Hash values are way smaller than UAs, otherwise what's the point of having them at all? Also 20 GB is not much for enwiki for example.

@jcrespo @Marostegui: Is a hash value column and index on that would work for you? Which hashing do you prefer?

Huji added a comment.Feb 12 2019, 1:58 AM

@jcrespo Given the analysis you already did on T212092#4934152 would you recommend that we go ahead with creating this index? (If I understand your comment there, the index would be beneficial for a search only on agent and timestamp, with no restrictions on IP).

If yes, would that change your opinion about https://gerrit.wikimedia.org/r/#/c/mediawiki/extensions/CheckUser/+/414120/ which your previously were not a fan of?

@Huji I would need to see the code changed, the proposals I gave at T212092 are different from the one shown at https://gerrit.wikimedia.org/r/#/c/mediawiki/extensions/CheckUser/+/414120/ . Do you have such code or at least some plan about it somewhere? I would also like to analyze the table and see if all indexes are being used, and drop at the same time those that are not used, if any.

Huji added a comment.Feb 18 2019, 10:23 PM

@jcrespo The index you created in T212092#4934152 is exactly the one proposed in https://gerrit.wikimedia.org/r/#/c/mediawiki/extensions/CheckUser/+/414120/1/cu_changes.sql so I am a bit confused about what exactly you are asking for.

Do you want me to create a patch that would be using this index once created? That is, a patch for T146837? (Happy to do that, though it would be a waste of time if we end up concluding that the index won't be created and the code would take too long with the index)

Or do you want me to create a scenario similar to T212092 for T146837?

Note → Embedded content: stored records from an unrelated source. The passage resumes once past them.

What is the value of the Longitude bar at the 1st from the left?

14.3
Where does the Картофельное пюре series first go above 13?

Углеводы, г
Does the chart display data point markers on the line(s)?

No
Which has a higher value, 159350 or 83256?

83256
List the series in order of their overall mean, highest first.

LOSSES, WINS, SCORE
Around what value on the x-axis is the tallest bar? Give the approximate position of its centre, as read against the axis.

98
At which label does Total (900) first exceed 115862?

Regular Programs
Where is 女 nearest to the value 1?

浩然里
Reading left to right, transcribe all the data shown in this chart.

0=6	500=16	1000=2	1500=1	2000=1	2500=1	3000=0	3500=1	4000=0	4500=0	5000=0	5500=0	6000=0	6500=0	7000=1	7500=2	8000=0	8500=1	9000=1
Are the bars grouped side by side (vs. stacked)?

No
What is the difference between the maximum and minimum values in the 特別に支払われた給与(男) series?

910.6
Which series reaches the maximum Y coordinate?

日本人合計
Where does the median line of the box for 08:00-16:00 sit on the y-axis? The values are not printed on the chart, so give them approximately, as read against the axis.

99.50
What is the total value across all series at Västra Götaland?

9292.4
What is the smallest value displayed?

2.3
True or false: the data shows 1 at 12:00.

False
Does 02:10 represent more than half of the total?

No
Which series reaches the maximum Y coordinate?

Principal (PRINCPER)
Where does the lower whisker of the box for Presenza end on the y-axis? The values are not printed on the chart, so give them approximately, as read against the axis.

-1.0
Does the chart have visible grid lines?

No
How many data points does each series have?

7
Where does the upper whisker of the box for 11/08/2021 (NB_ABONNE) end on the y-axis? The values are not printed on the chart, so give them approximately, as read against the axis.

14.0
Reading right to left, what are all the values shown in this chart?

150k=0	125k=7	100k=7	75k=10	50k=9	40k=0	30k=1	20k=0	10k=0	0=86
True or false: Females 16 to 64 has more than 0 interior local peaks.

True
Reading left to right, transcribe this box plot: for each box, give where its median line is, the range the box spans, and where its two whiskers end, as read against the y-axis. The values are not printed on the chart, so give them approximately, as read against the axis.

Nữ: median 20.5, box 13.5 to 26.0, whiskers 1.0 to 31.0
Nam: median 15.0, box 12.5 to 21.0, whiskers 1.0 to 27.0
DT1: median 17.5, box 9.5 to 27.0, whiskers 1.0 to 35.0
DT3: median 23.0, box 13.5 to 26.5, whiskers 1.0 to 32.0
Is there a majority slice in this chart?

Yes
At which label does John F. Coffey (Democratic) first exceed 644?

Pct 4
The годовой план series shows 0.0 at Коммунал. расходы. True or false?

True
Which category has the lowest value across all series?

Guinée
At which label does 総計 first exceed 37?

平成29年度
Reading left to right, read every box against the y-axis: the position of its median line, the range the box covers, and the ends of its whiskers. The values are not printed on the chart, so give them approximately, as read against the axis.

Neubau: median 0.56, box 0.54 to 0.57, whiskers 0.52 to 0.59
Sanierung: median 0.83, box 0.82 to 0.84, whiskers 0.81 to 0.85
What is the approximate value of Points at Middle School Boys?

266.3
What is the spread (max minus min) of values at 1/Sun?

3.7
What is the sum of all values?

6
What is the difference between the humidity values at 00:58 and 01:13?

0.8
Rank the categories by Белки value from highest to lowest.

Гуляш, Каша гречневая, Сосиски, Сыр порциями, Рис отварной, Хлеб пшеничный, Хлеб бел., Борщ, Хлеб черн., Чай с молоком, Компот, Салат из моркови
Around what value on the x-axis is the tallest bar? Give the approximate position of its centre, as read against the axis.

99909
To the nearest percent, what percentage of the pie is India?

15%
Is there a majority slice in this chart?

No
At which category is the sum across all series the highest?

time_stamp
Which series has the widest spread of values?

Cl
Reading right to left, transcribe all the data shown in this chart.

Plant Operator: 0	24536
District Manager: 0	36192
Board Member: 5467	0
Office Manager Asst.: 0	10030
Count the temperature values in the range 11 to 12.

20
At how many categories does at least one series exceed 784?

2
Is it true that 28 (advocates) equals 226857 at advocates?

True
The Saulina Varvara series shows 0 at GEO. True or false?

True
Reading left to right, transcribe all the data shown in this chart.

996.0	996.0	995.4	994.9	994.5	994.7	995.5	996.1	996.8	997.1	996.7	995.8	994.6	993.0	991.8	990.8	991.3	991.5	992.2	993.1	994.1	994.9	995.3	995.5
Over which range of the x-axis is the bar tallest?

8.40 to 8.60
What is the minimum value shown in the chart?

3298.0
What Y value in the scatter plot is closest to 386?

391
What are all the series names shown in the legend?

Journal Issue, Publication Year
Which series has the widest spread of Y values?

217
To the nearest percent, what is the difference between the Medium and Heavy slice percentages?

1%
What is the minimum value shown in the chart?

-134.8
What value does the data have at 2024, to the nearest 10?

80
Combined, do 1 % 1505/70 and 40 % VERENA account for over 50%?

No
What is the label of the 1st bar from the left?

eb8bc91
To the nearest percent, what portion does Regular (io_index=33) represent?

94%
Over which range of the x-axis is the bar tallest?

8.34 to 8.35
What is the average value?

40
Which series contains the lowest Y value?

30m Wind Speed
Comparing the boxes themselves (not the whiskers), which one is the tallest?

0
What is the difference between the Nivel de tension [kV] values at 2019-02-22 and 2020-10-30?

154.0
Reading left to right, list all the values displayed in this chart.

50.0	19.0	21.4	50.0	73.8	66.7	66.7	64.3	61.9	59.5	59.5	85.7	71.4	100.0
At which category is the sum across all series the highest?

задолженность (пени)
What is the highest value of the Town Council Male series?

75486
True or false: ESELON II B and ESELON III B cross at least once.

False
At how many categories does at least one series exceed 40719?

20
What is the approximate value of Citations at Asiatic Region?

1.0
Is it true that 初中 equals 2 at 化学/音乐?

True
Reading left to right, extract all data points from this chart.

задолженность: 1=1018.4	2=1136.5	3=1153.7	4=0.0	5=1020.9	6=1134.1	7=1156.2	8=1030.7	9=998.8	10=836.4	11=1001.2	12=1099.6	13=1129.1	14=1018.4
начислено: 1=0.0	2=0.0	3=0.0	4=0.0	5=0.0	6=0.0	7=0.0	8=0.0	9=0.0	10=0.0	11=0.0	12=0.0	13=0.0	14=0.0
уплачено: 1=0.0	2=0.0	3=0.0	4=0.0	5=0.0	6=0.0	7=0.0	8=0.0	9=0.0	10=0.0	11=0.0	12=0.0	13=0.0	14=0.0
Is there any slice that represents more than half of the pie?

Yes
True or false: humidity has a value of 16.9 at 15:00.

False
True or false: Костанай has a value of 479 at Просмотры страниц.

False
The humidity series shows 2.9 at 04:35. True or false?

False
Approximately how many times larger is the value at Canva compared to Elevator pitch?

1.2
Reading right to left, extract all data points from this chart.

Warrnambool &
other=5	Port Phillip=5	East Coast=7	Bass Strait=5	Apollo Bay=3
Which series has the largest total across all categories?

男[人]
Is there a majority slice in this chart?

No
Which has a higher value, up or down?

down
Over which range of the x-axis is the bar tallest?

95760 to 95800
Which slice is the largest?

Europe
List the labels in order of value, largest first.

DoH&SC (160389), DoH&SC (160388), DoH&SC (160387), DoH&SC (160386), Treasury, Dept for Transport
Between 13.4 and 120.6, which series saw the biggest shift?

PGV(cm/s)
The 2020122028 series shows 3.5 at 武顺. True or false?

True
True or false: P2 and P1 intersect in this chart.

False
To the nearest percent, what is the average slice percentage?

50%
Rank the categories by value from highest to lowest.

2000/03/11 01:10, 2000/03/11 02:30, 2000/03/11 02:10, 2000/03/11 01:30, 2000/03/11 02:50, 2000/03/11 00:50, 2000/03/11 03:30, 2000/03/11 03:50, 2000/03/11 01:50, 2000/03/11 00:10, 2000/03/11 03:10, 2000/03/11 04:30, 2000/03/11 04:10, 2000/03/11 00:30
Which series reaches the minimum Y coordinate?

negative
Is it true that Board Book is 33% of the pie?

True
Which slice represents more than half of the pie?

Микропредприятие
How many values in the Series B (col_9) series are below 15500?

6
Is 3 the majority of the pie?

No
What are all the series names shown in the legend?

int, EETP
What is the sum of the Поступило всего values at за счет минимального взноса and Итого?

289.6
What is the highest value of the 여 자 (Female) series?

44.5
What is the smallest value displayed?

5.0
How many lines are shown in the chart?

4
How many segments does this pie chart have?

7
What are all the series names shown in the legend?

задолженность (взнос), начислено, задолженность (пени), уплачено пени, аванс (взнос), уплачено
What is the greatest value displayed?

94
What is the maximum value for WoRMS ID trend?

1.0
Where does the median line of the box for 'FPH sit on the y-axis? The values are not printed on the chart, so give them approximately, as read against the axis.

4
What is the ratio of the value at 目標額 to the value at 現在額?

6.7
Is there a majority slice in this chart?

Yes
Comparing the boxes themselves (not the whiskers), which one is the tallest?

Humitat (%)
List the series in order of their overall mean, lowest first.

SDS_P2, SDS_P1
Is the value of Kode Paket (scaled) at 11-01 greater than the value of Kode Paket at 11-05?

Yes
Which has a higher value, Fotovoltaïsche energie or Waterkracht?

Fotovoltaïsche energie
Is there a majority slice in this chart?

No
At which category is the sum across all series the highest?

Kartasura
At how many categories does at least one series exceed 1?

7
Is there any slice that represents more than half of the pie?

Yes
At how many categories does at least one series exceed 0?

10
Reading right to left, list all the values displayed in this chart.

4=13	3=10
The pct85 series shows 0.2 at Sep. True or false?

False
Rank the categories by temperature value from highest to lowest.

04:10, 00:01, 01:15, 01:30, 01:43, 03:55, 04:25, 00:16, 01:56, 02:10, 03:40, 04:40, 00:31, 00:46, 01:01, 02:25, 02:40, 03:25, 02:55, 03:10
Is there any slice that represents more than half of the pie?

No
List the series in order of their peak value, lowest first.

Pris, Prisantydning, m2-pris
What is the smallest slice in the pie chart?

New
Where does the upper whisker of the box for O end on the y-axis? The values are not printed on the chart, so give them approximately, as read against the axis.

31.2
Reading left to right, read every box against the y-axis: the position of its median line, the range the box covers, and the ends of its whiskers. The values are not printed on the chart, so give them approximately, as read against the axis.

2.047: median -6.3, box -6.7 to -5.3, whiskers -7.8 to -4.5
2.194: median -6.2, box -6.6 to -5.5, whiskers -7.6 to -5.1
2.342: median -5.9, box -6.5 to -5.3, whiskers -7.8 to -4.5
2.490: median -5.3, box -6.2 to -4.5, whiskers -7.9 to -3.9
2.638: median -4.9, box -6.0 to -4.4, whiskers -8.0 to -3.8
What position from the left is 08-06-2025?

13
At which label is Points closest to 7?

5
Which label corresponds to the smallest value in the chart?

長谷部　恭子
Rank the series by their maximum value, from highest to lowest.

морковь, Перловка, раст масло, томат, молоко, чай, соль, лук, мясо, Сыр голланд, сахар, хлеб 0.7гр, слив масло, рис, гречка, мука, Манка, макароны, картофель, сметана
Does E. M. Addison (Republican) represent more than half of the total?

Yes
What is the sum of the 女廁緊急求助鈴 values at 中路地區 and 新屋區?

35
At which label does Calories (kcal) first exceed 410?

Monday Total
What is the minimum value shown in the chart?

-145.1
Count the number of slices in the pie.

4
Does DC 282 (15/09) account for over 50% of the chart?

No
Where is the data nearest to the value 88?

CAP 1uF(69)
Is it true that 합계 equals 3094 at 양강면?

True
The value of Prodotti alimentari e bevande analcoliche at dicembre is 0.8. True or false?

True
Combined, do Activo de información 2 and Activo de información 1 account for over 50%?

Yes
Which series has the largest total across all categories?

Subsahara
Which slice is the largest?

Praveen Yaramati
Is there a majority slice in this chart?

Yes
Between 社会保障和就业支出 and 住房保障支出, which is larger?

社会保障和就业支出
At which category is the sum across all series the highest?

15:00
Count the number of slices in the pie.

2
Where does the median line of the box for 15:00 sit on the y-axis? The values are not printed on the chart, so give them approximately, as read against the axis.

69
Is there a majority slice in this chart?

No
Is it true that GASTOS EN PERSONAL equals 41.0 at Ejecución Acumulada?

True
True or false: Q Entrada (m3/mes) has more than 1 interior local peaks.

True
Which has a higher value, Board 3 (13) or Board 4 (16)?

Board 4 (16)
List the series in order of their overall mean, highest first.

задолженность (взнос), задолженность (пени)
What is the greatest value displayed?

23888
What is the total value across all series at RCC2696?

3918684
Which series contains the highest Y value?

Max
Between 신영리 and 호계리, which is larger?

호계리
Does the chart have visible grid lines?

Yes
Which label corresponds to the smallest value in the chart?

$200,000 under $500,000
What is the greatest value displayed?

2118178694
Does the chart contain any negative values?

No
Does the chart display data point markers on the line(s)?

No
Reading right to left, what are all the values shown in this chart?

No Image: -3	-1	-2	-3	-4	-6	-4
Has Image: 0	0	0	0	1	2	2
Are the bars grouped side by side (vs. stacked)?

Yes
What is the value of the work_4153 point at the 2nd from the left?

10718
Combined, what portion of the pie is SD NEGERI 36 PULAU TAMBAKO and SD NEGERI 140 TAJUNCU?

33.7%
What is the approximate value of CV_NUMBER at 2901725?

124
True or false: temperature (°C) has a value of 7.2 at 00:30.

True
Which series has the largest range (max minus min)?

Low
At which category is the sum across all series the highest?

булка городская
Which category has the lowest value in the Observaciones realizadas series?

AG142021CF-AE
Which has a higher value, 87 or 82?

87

Note that, at least for now, I do *not* want to pursue T146837 completely; if we were to do all that task asks for, we would need an index both on IP and UA, because the wireframe proposed there allows for specifying both an IP address and a UA string. For now, though, I would rather we make it an either-or kind of thing (which means the DB will also use either the existing index on the IPs or the proposed one on the UAs). If we ever decide to allow both the UA and the IP to be specified, then we can have the separate discussion about whether the other index would be needed and justified. (It may not be needed, as in most cases the DB would probably use one of the index [the one on IP or the one on UA] to narrow down the results enough that a filesort on the returned rows to apply the other WHERE logic wouldn't take too long).